**Work task:**
Your copy should match the entries exactly, with the pictures left out.

(Document understanding data)
※ ※ ※
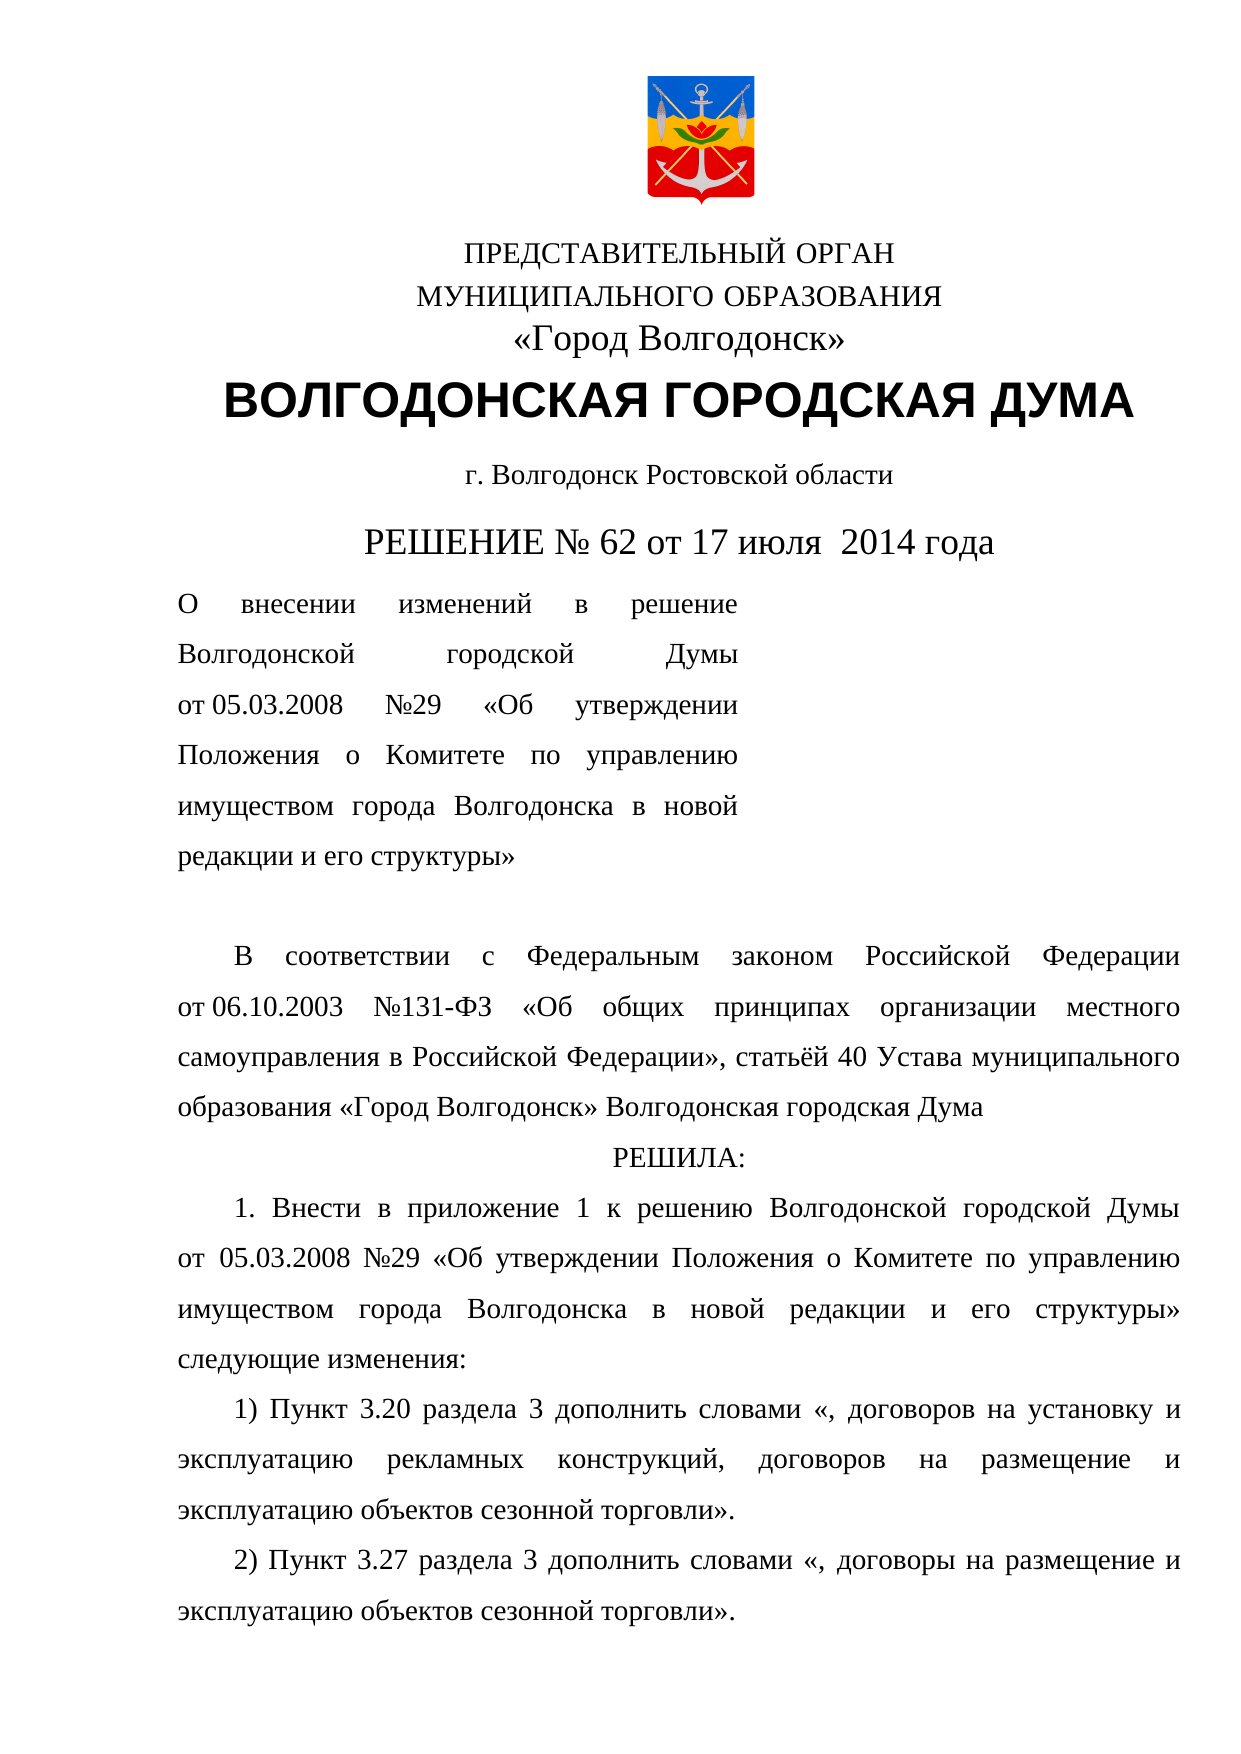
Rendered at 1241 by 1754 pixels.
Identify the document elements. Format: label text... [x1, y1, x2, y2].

text РЕШИЛА: [177, 1140, 1181, 1173]
text В соответствии с Федеральным законом Российской Федерации от 06.10.2003 №131-ФЗ «Об общих принципах организации местного самоуправления в Российской Федерации», статьёй 40 Устава муниципального образования «Город Волгодонск» Волгодонская городская Дума [177, 938, 1181, 1123]
text «Город Волгодонск» [177, 315, 1181, 358]
text О внесении изменений в решение Волгодонской городской Думы от 05.03.2008 №29 «Об утверждении Положения о Комитете по управлению имуществом города Волгодонска в новой редакции и его структуры» [177, 586, 738, 871]
text муниципального образования [177, 272, 1181, 315]
text 1. Внести в приложение 1 к решению Волгодонской городской Думы от 05.03.2008 №29 «Об утверждении Положения о Комитете по управлению имуществом города Волгодонска в новой редакции и его структуры» следующие изменения: [177, 1190, 1181, 1374]
text г. Волгодонск Ростовской области [177, 457, 1181, 490]
text РЕШЕНИЕ № 62 от 17 июля 2014 года [177, 519, 1181, 562]
text 2) Пункт 3.27 раздела 3 дополнить словами «, договоры на размещение и эксплуатацию объектов сезонной торговли». [177, 1542, 1181, 1626]
text 1) Пункт 3.20 раздела 3 дополнить словами «, договоров на установку и эксплуатацию рекламных конструкций, договоров на размещение и эксплуатацию объектов сезонной торговли». [177, 1391, 1181, 1526]
text представительный орган [177, 229, 1181, 272]
text ВОЛГОДОНСКАЯ ГОРОДСКАЯ ДУМА [177, 371, 1181, 428]
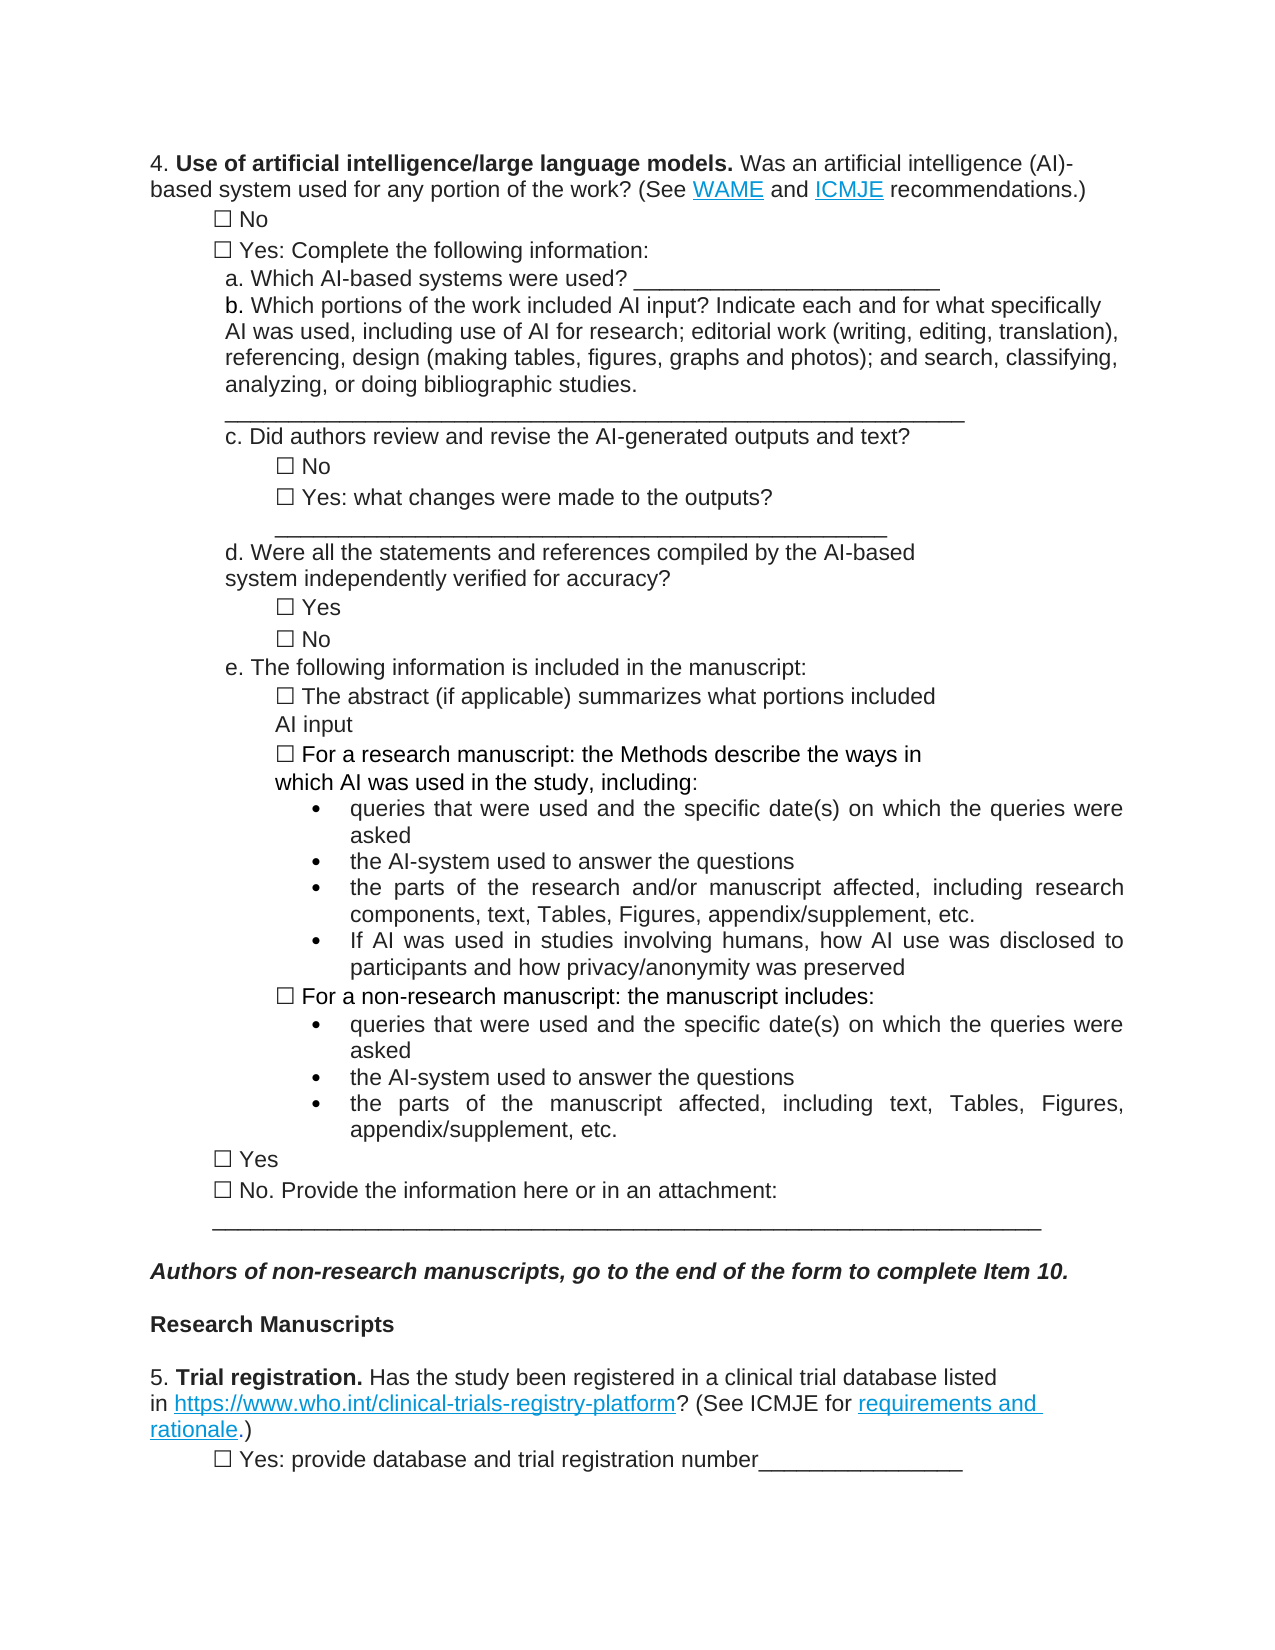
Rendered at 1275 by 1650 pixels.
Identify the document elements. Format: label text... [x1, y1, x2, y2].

text e. The following information is included in the manuscript: [225, 654, 937, 680]
text No [212, 203, 1125, 234]
list the parts of the manuscript affected, including text, Tables, Figures, appendix/supplement, etc. [312, 1090, 1125, 1143]
list the parts of the research and/or manuscript affected, including research components, text, Tables, Figures, appendix/supplement, etc. [312, 874, 1125, 927]
text Research Manuscripts [150, 1311, 1125, 1337]
text 4. Use of artificial intelligence/large language models. Was an artificial intelligence (AI)-based system used for any portion of the work? (See WAME and ICMJE recommendations.) [150, 150, 1125, 203]
text b. Which portions of the work included AI input? Indicate each and for what specifically AI was used, including use of AI for research; editorial work (writing, editing, translation), referencing, design (making tables, figures, graphs and photos); and search, classifying, analyzing, or doing bibliographic studies. __________________________________________________________ [225, 292, 1125, 423]
text 5. Trial registration. Has the study been registered in a clinical trial database listed in https://www.who.int/clinical-trials-registry-platform? (See ICMJE for requirements and rationale.) [150, 1363, 1125, 1442]
text d. Were all the statements and references compiled by the AI-based system independently verified for accuracy? [225, 538, 937, 591]
text Yes: provide database and trial registration number________________ [212, 1442, 1125, 1474]
text a. Which AI-based systems were used? ________________________ [225, 265, 1125, 292]
text No [275, 450, 937, 481]
text Yes: Complete the following information: [212, 234, 1125, 265]
text For a non-research manuscript: the manuscript includes: [275, 980, 937, 1011]
list the AI-system used to answer the questions [312, 1064, 1125, 1090]
list queries that were used and the specific date(s) on which the queries were asked [312, 795, 1125, 848]
text Yes [212, 1143, 1125, 1174]
text No. Provide the information here or in an attachment: _________________________________________________________________ [212, 1174, 1125, 1232]
text For a research manuscript: the Methods describe the ways in which AI was used in the study, including: [275, 738, 937, 795]
text No [275, 622, 937, 654]
list queries that were used and the specific date(s) on which the queries were asked [312, 1011, 1125, 1064]
text Yes [275, 591, 937, 622]
text c. Did authors review and revise the AI-generated outputs and text? [225, 423, 937, 450]
list the AI-system used to answer the questions [312, 848, 1125, 874]
text The abstract (if applicable) summarizes what portions included AI input [275, 680, 937, 738]
list If AI was used in studies involving humans, how AI use was disclosed to participants and how privacy/anonymity was preserved [312, 927, 1125, 980]
text Yes: what changes were made to the outputs? ________________________________________________ [275, 481, 937, 538]
text Authors of non-research manuscripts, go to the end of the form to complete Item 10. [150, 1258, 1125, 1284]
※ ※ ※
**Solution:**
Rendered at 1241 by 1754 pixels.
Identify the document elements. Format: label text... [x1, y1, x2, y2].

text РЕШИЛА: [177, 1140, 1181, 1173]
text В соответствии с Федеральным законом Российской Федерации от 06.10.2003 №131-ФЗ «Об общих принципах организации местного самоуправления в Российской Федерации», статьёй 40 Устава муниципального образования «Город Волгодонск» Волгодонская городская Дума [177, 938, 1181, 1123]
text «Город Волгодонск» [177, 315, 1181, 358]
text О внесении изменений в решение Волгодонской городской Думы от 05.03.2008 №29 «Об утверждении Положения о Комитете по управлению имуществом города Волгодонска в новой редакции и его структуры» [177, 586, 738, 871]
text муниципального образования [177, 272, 1181, 315]
text 1. Внести в приложение 1 к решению Волгодонской городской Думы от 05.03.2008 №29 «Об утверждении Положения о Комитете по управлению имуществом города Волгодонска в новой редакции и его структуры» следующие изменения: [177, 1190, 1181, 1374]
text г. Волгодонск Ростовской области [177, 457, 1181, 490]
text РЕШЕНИЕ № 62 от 17 июля 2014 года [177, 519, 1181, 562]
text 2) Пункт 3.27 раздела 3 дополнить словами «, договоры на размещение и эксплуатацию объектов сезонной торговли». [177, 1542, 1181, 1626]
text 1) Пункт 3.20 раздела 3 дополнить словами «, договоров на установку и эксплуатацию рекламных конструкций, договоров на размещение и эксплуатацию объектов сезонной торговли». [177, 1391, 1181, 1526]
text представительный орган [177, 229, 1181, 272]
text ВОЛГОДОНСКАЯ ГОРОДСКАЯ ДУМА [177, 371, 1181, 428]
Rendered at 1275 by 1650 pixels.
Identify the document elements. Format: label text... [x1, y1, x2, y2].

text e. The following information is included in the manuscript: [225, 654, 937, 680]
text No [212, 203, 1125, 234]
list the parts of the manuscript affected, including text, Tables, Figures, appendix/supplement, etc. [312, 1090, 1125, 1143]
list the parts of the research and/or manuscript affected, including research components, text, Tables, Figures, appendix/supplement, etc. [312, 874, 1125, 927]
text Research Manuscripts [150, 1311, 1125, 1337]
text 4. Use of artificial intelligence/large language models. Was an artificial intelligence (AI)-based system used for any portion of the work? (See WAME and ICMJE recommendations.) [150, 150, 1125, 203]
text b. Which portions of the work included AI input? Indicate each and for what specifically AI was used, including use of AI for research; editorial work (writing, editing, translation), referencing, design (making tables, figures, graphs and photos); and search, classifying, analyzing, or doing bibliographic studies. __________________________________________________________ [225, 292, 1125, 423]
text 5. Trial registration. Has the study been registered in a clinical trial database listed in https://www.who.int/clinical-trials-registry-platform? (See ICMJE for requirements and rationale.) [150, 1363, 1125, 1442]
text d. Were all the statements and references compiled by the AI-based system independently verified for accuracy? [225, 538, 937, 591]
text Yes: provide database and trial registration number________________ [212, 1442, 1125, 1474]
text a. Which AI-based systems were used? ________________________ [225, 265, 1125, 292]
text No [275, 450, 937, 481]
text Yes: Complete the following information: [212, 234, 1125, 265]
text For a non-research manuscript: the manuscript includes: [275, 980, 937, 1011]
list the AI-system used to answer the questions [312, 1064, 1125, 1090]
list queries that were used and the specific date(s) on which the queries were asked [312, 795, 1125, 848]
text Yes [212, 1143, 1125, 1174]
text No. Provide the information here or in an attachment: _________________________________________________________________ [212, 1174, 1125, 1232]
text For a research manuscript: the Methods describe the ways in which AI was used in the study, including: [275, 738, 937, 795]
text No [275, 622, 937, 654]
list queries that were used and the specific date(s) on which the queries were asked [312, 1011, 1125, 1064]
text Yes [275, 591, 937, 622]
text c. Did authors review and revise the AI-generated outputs and text? [225, 423, 937, 450]
list the AI-system used to answer the questions [312, 848, 1125, 874]
text The abstract (if applicable) summarizes what portions included AI input [275, 680, 937, 738]
list If AI was used in studies involving humans, how AI use was disclosed to participants and how privacy/anonymity was preserved [312, 927, 1125, 980]
text Yes: what changes were made to the outputs? ________________________________________________ [275, 481, 937, 538]
text Authors of non-research manuscripts, go to the end of the form to complete Item 10. [150, 1258, 1125, 1284]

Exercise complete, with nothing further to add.